Added to scientific ignorance and abandonment of rationalism during the Middle Ages was the denial of human evolution in the creationist concepts and the overactive participation of the Devil. According to the biblical story, God placed Adam and Eve in the Garden of Eden to test their faithfulness and obedience, commanding them to eat of all the trees in the garden, except one, called the tree of the knowledge of good and evil, but he did not forbid them to eat of the tree of life, telling Adam that if they ate the fruits of that tree they would die. The Devil or Satan took advantage of this one rule and deceived Eve, who ate the forbidden fruit and gave some to her husband and he ate it. This disobedience led to their expulsion from Paradise and God punished them with death, pain, shame and work, a phenomenon known as Original Sin.
The Devil or Sin used to be represented as a winged serpent with two legs or in the shape of a dragon that probably indicated its angelic origin. So the devil became one of the most frequently recurring motifs in Western European visual arts that show the devil devoid of beauty, harmony, reality and structure and constantly changing its shape. This was designed to frighten, to control and to govern a society battered by plagues, wars and misfortune. Terror was a fixture in paintings, engravings, façades and artistic expression of every kind, creating an atmosphere of repression where the Devil stood as the main cause of the woes of that time.

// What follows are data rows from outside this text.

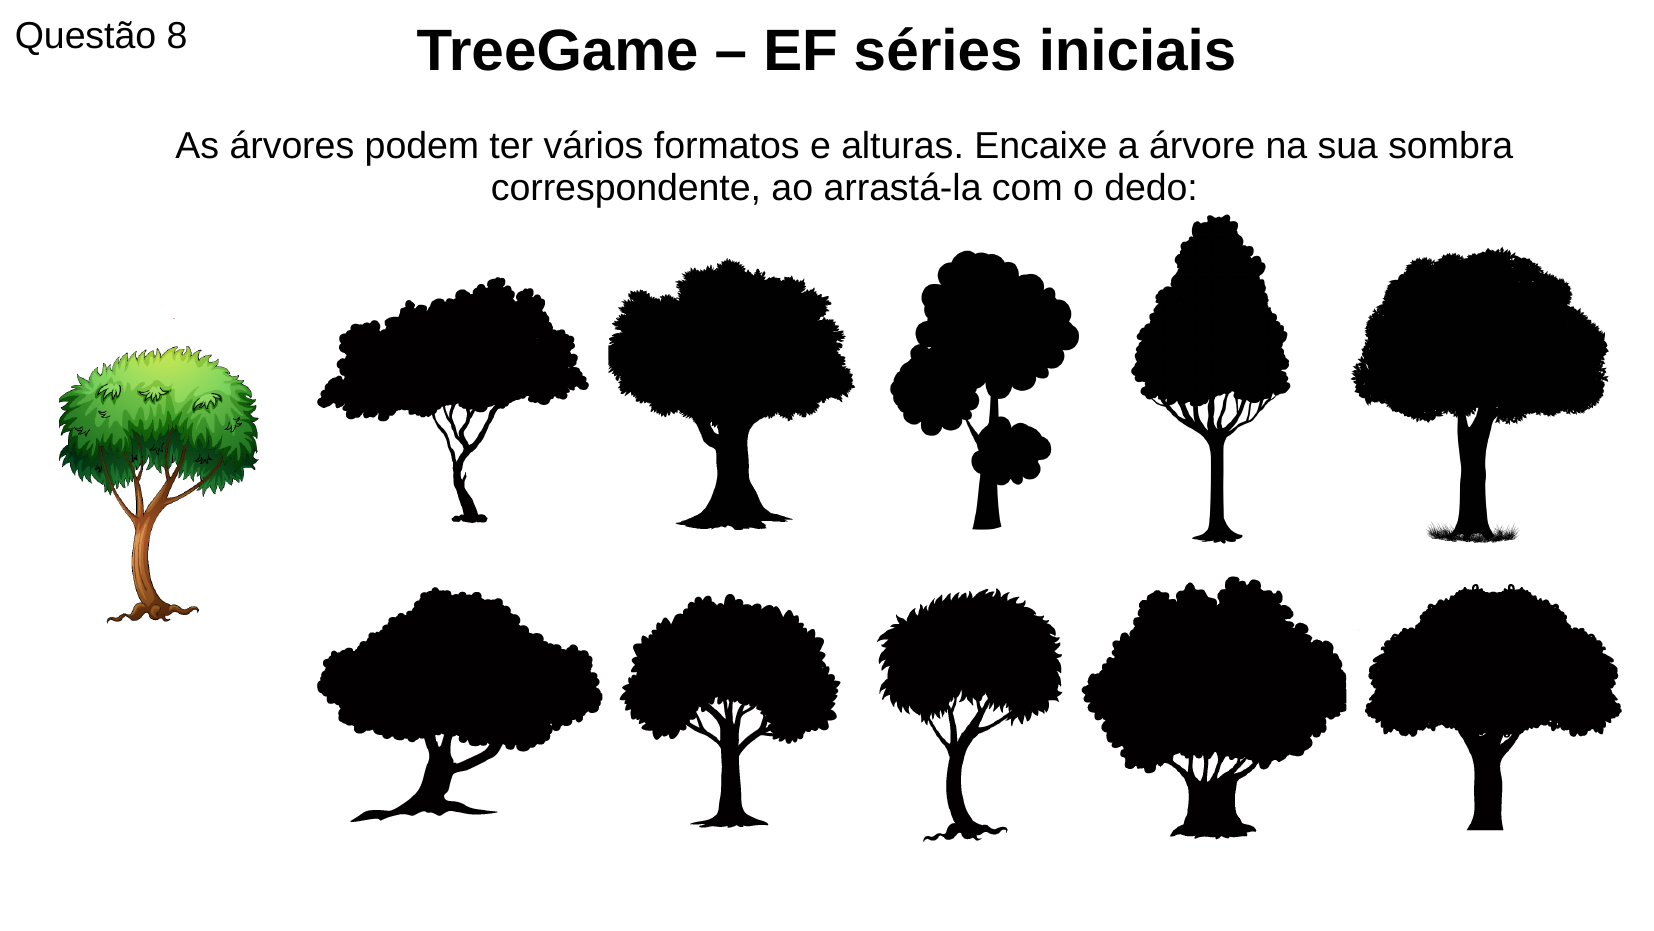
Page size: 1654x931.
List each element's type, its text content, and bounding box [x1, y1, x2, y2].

picture [307, 576, 603, 827]
picture [606, 578, 845, 843]
title TreeGame – EF séries iniciais [82, 0, 1572, 128]
picture [307, 200, 1654, 841]
picture [59, 318, 266, 660]
text_box Questão 8 [0, 7, 82, 107]
picture [862, 570, 1075, 886]
picture [1358, 566, 1630, 851]
text_box As árvores podem ter vários formatos e alturas. Encaixe a árvore na sua sombra correspondente, ao arrastá-la com o dedo: [100, 117, 1589, 384]
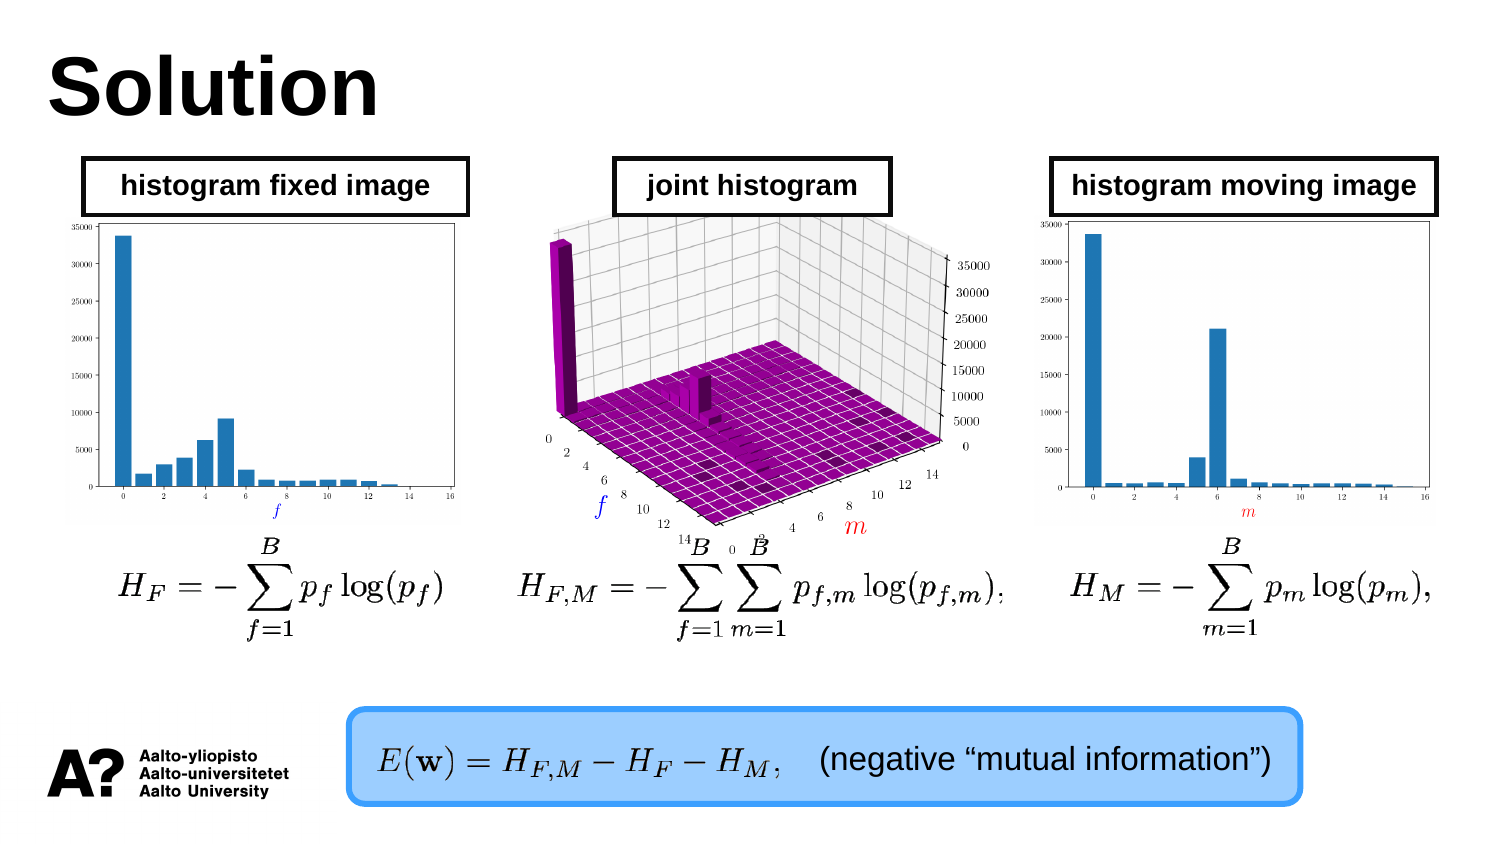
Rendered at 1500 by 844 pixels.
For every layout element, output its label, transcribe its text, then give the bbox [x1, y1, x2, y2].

text_box (negative “mutual information”) [356, 740, 1298, 815]
picture [477, 197, 1003, 669]
text_box [348, 709, 1301, 802]
text_box histogram moving image [1051, 158, 1437, 216]
picture [1030, 215, 1436, 669]
text_box joint histogram [614, 158, 891, 216]
picture [370, 732, 779, 809]
text_box histogram fixed image [83, 158, 469, 216]
list Solution [47, 32, 1442, 197]
picture [0, 702, 337, 844]
picture [65, 217, 461, 669]
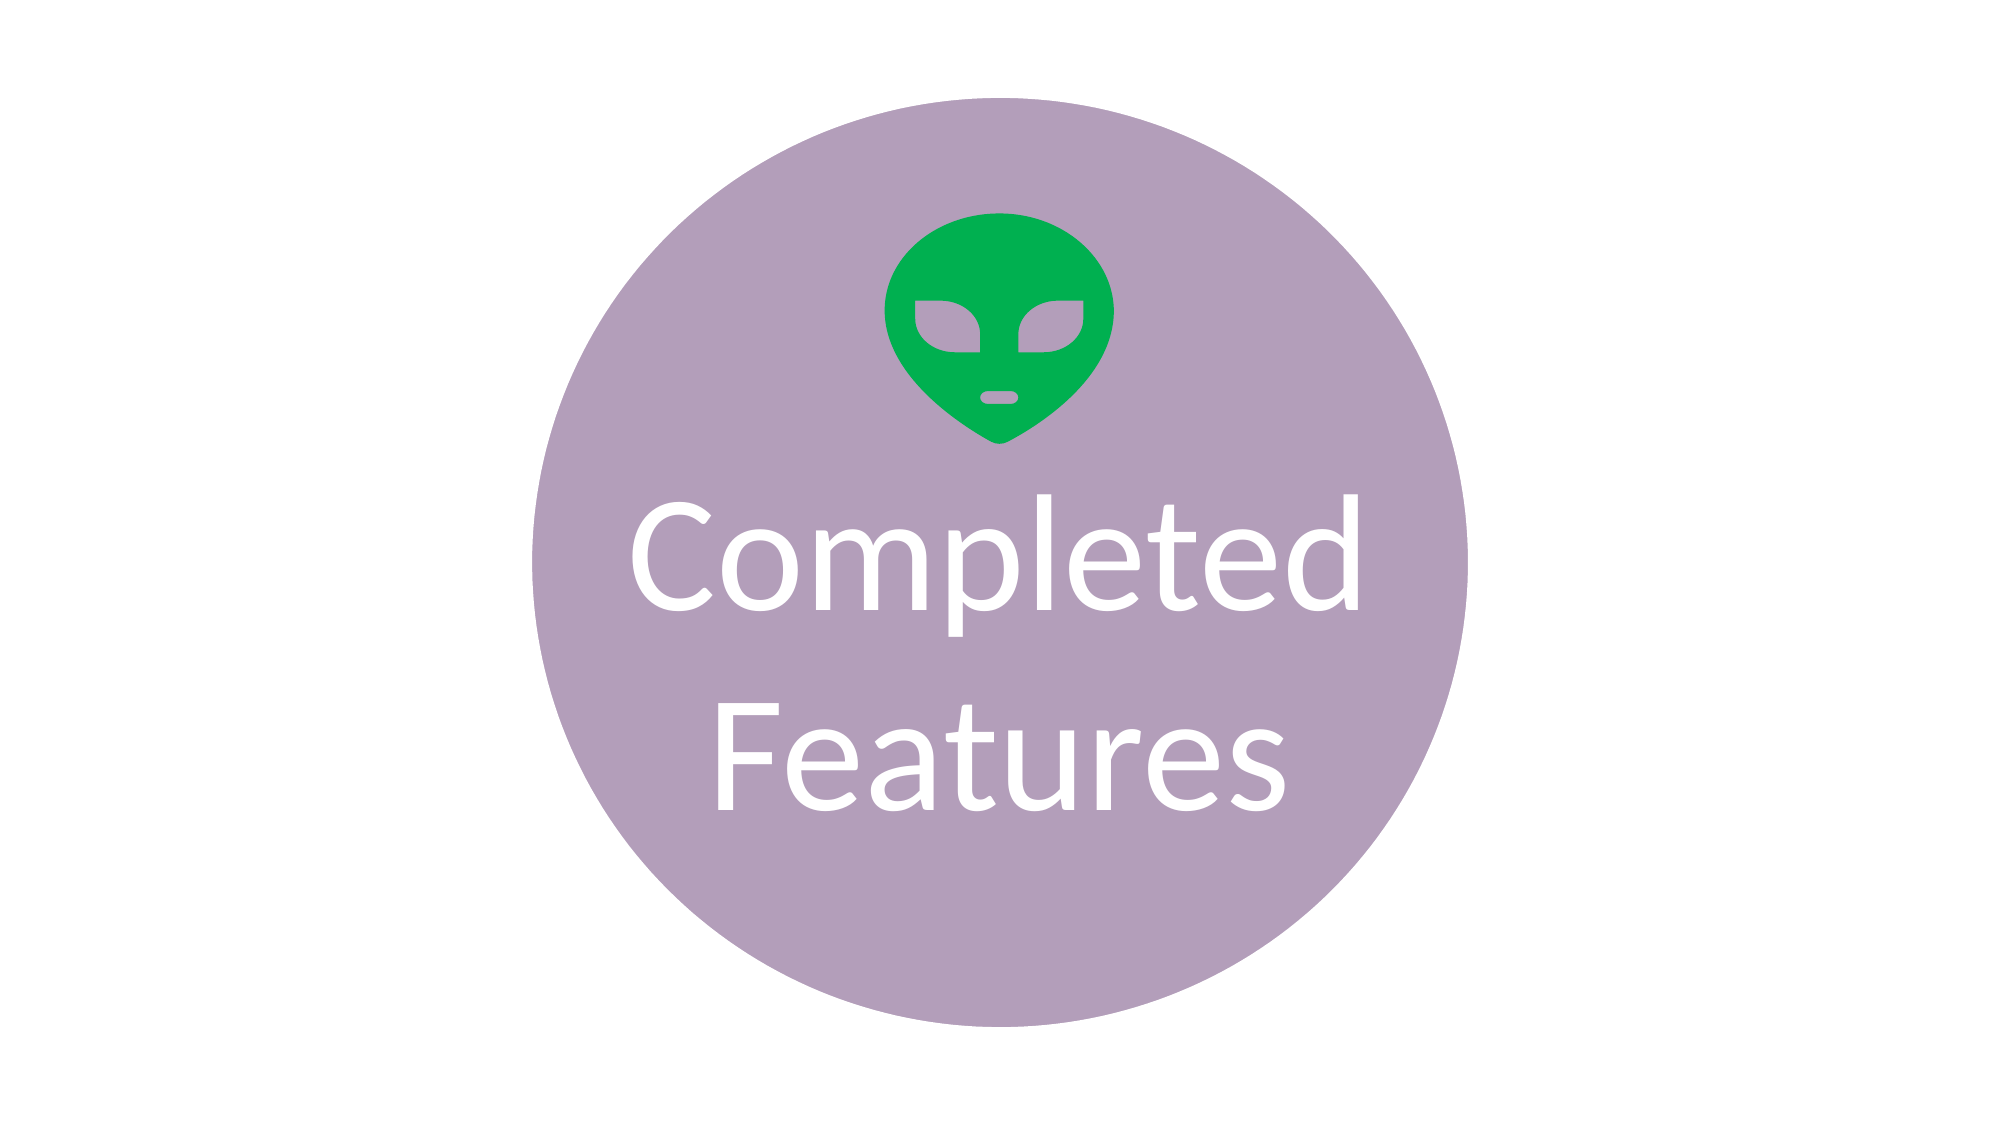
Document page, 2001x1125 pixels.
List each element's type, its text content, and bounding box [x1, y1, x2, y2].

text_box [623, 856, 1377, 1038]
text_box Completed Features [608, 436, 1390, 856]
picture [813, 169, 1185, 484]
text_box [521, 87, 1479, 838]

At that time in the fourteenth century, great nobles or kings turned patrons and promoters of exquisite exotic luxuries had become fashionable, so that the monarchs, aristocrats and even the bourgeoisie were seduced by nobility. Out of that came the early Gothic which, along with different Italian features spread all over Europe in 15th century through different means like tapestry, miniatures and panel paintings.
A little later, the three Limbourg brothers emerged, marking the difference between the Christian and the pagan and initiating a new stage in the artistic and scientific vision of the Christian period that began with the Renaissance and ended with the French Revolution. So this article is only the first part of a series of four articles on the myths of the West.